_Texto de lectura_
No se puede negar que tras los años que llevamos de democracia se ha demostrado que el Senado, la segunda cámara española, no tiene mayor importancia en la vida política española. Son demasiadas las voces que vienen solicitando su cierre desde hace años, no solo por el ahorro que supone para las arcas, que no deja de ser un argumento a tener en cuenta, pero fundamentalmente porque solo sirve para mantener a los viejos políticos con los que no saben qué hacer lo partidos que los nombran.
El tribunal supremo le daba la puntilla días pasados. La cuestión es por las negativas de los ministros en acudir a dar explicaciones por lo que estaba ocurriendo en Ceuta. Se había quejado el Pp al supremo, y este no le ha hecho ni puñetero caso. Lo que nos señala que para el supremo el que los políticos, ministros en ese caso, y ante un tema preocupante como es el que vivian los vecinos de Ceuta, no acudan a una convocatoria de la cámara alta, no tiene la mínima importancia. ¡Pobres senadores! Pobres, con el dinero de nuestros bolsillos que se llevan cada mes. Cementerio de viejos elefantes políticos que solo van a cobrar. No solo son los ciudadanos los que le dan la espalda, el propio tribunal supremo no le da importancia alguna al trabajo que los señores senadores vienen ofreciendo a la ciudadanía entre el martes y el jueves de cada semana.

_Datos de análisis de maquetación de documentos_

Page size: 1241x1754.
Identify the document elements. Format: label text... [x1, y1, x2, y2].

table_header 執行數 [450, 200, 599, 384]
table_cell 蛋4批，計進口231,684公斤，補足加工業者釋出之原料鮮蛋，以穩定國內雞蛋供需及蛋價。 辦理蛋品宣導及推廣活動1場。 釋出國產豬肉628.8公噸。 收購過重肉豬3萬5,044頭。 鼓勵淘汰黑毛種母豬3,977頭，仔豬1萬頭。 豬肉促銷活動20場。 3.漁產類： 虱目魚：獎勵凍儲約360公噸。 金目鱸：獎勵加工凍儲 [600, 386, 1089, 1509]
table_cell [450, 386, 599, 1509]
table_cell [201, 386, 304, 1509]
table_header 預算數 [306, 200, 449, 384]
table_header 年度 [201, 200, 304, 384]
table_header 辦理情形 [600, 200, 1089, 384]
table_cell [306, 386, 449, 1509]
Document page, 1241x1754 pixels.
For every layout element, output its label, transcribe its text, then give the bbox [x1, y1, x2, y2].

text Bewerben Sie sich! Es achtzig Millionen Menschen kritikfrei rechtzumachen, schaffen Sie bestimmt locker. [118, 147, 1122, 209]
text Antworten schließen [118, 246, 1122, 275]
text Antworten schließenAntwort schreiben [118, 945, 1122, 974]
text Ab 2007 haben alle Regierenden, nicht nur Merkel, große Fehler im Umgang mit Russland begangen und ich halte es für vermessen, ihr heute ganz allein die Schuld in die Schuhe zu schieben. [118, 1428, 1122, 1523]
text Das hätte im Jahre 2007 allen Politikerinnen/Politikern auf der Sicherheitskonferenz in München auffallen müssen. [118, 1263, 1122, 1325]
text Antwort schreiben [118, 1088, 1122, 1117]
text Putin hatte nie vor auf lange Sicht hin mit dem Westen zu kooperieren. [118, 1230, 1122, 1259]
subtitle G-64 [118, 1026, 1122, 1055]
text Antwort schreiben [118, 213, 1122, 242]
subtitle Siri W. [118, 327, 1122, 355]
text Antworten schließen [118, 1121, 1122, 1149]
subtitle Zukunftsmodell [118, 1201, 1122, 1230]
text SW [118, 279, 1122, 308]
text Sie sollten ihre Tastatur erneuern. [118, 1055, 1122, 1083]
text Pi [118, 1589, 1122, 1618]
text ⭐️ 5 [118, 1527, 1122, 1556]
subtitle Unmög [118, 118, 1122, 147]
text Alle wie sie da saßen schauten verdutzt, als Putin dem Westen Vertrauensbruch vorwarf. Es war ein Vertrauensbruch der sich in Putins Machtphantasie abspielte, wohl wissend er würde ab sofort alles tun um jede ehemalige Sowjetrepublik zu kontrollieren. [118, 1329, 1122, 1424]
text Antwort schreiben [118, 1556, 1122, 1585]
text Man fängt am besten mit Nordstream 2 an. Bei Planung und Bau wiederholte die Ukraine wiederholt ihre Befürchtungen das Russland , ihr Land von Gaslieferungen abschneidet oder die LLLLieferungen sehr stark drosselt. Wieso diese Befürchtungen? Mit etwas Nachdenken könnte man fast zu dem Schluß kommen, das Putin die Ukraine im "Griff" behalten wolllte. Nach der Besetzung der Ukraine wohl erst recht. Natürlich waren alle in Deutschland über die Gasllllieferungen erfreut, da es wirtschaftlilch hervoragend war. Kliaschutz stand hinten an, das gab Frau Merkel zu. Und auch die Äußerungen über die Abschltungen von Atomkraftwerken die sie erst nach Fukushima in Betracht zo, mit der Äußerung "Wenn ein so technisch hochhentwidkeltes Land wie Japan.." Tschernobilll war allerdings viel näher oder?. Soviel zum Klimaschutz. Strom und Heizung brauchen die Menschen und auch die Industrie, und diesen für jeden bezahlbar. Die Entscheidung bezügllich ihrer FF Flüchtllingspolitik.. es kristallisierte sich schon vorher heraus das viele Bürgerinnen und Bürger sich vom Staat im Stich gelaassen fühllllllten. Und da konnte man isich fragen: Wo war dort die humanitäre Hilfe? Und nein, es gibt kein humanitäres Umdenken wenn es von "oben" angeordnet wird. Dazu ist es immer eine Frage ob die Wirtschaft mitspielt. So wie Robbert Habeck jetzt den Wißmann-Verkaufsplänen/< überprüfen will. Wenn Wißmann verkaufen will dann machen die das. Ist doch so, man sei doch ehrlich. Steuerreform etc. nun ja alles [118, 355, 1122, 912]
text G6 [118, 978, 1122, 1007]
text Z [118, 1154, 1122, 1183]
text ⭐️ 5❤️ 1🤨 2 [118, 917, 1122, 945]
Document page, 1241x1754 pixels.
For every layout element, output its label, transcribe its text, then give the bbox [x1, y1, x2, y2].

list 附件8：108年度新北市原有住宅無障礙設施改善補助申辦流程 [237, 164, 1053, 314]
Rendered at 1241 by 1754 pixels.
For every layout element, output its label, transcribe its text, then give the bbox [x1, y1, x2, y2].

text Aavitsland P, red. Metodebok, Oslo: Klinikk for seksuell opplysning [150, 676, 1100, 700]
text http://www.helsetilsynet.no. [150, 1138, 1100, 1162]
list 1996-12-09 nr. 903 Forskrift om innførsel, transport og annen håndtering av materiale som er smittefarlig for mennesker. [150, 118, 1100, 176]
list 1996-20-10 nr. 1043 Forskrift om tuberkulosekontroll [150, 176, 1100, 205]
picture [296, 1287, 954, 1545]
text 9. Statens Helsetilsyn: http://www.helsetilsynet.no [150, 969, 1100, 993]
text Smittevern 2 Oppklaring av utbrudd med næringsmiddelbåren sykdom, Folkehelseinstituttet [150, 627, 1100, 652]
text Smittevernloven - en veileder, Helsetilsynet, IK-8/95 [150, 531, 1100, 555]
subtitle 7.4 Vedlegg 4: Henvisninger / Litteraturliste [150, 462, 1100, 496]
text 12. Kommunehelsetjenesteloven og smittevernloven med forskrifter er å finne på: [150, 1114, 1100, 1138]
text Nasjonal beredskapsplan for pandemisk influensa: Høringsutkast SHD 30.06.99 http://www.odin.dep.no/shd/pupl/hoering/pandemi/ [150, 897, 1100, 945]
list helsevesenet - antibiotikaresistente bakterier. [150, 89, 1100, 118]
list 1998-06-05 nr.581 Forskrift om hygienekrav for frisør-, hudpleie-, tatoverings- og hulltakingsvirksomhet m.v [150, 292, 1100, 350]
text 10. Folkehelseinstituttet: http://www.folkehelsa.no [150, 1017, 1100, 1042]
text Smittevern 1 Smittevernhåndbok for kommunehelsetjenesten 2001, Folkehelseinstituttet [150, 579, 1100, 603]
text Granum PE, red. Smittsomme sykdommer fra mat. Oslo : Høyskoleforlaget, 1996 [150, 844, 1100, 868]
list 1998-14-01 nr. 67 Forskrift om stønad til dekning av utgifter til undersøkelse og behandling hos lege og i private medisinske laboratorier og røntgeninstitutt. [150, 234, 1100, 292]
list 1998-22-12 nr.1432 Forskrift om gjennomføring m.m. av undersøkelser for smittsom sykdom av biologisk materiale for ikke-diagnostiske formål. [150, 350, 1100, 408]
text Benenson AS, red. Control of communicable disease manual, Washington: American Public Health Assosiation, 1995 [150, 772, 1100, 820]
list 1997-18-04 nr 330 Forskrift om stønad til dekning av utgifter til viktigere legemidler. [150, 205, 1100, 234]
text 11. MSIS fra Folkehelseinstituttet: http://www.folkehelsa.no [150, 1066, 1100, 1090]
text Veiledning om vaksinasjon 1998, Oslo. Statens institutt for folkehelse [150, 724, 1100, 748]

_Instrucciones de tareas_
1. Según el texto sobre el Senado, ¿en qué días de la semana ofrecen los senadores su trabajo a la ciudadanía?
2. Transcribe sin cambios el fragmento del texto sobre el Senado que va de "No se puede" a "que los nombran.".
3. Redacta la continuación del texto sobre el Senado a partir de su última oración.
Las entradas constituyen un material aparte, sin relación con el texto sobre el Senado.

_Respuestas del ejercicio_
1. Entre el martes y el jueves de cada semana.

2.
No se puede negar que tras los años que llevamos de democracia se ha demostrado que el Senado, la segunda cámara española, no tiene mayor importancia en la vida política española. Son demasiadas las voces que vienen solicitando su cierre desde hace años, no solo por el ahorro que supone para las arcas, que no deja de ser un argumento a tener en cuenta, pero fundamentalmente porque solo sirve para mantener a los viejos políticos con los que no saben qué hacer lo partidos que los nombran.

3.
Si no sirven para el control del gobierno, como le indica el supremo, si sus decisiones son ninguneadas en el congreso, por mucha mayoría que tengan en la cámara alta ¿qué futuro les espera? De cara al beneficio de los ciudadanos, que son los que pagan sus sueldos, más bien ninguno. Pero los partidos, los actuales y los que lleguen en el futuro, no van a querer cerrarlo, les viene bien de perlas para dejar en él esas joyas con las que no saben qué hacer, y a las que hay que buscarles una salida, un sueldo, unos viajes a Madrid a vivir la buena vida a costa de los ciudadanos.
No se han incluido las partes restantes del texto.